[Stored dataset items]
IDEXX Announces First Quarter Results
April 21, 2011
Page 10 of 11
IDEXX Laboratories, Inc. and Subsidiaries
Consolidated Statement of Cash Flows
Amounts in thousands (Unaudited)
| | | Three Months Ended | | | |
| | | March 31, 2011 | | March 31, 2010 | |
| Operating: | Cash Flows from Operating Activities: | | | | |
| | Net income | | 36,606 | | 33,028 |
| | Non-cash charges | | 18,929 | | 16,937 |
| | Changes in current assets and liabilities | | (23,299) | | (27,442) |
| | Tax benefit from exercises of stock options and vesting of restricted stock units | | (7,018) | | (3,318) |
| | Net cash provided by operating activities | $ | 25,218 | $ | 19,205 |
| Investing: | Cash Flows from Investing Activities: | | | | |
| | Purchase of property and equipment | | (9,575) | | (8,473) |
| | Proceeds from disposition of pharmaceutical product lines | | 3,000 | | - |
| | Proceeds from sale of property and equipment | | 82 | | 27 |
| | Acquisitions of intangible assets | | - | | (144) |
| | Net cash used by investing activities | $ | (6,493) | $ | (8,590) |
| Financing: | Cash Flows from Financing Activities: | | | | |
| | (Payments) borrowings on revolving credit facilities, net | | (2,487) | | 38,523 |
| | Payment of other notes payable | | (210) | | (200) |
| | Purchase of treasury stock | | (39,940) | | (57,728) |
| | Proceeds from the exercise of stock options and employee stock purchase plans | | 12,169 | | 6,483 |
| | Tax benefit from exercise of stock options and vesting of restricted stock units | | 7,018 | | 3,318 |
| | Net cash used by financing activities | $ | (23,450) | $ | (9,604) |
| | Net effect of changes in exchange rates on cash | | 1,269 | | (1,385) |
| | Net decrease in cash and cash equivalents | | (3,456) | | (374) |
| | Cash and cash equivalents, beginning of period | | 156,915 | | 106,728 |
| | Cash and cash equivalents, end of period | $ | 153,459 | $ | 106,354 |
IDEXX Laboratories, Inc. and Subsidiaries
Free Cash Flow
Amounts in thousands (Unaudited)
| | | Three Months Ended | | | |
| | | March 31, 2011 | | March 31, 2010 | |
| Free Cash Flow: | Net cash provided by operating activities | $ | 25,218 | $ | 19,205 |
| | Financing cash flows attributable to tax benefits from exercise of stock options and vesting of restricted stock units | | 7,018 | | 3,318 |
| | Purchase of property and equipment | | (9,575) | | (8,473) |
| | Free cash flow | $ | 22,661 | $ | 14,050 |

Task item: Of the entries above, tally the lines with "used" in them. Only the total should be given.

Solution to this task: 2